TASK REQUIREMENTS: Your answer should be one number: how many lines below hold the word "print".

SUPPLIED MATERIAL:
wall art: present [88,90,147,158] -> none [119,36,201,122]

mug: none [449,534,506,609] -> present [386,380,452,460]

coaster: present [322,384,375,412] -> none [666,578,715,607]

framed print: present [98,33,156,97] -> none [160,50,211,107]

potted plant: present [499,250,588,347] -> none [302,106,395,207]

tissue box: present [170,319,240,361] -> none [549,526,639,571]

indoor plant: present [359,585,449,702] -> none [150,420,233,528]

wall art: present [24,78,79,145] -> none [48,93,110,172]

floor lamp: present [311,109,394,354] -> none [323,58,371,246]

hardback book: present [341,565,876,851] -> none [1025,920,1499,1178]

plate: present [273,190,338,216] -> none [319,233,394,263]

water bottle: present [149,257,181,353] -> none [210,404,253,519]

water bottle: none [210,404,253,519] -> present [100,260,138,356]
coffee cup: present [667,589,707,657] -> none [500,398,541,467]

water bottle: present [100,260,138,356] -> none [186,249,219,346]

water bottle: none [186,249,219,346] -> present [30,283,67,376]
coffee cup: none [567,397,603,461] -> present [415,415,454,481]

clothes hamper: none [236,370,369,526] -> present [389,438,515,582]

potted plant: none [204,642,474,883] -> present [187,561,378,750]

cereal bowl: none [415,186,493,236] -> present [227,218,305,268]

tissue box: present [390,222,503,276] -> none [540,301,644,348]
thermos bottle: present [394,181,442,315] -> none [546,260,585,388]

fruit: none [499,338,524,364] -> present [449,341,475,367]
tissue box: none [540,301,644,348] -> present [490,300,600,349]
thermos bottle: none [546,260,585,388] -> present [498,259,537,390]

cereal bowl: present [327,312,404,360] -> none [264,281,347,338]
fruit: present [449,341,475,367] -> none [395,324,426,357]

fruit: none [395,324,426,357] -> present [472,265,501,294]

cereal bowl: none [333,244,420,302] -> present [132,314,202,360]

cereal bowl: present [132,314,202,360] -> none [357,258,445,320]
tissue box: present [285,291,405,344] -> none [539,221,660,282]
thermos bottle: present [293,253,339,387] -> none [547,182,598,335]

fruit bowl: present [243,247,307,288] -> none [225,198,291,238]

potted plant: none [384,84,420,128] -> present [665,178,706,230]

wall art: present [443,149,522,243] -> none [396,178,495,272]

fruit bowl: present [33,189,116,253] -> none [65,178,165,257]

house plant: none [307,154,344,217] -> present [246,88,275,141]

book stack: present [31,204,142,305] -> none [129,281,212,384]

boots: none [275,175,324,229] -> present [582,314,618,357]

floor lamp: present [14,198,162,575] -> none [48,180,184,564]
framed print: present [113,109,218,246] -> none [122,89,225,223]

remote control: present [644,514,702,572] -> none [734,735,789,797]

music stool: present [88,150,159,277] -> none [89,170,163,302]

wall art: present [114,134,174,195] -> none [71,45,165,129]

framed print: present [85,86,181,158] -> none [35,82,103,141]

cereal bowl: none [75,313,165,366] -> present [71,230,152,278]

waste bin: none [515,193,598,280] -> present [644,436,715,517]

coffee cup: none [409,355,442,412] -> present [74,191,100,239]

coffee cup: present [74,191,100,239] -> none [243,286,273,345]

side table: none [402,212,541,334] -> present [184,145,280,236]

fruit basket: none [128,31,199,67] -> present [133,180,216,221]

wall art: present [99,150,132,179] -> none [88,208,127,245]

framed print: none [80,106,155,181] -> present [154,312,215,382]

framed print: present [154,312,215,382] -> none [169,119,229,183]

SOLUTION BELOW: 5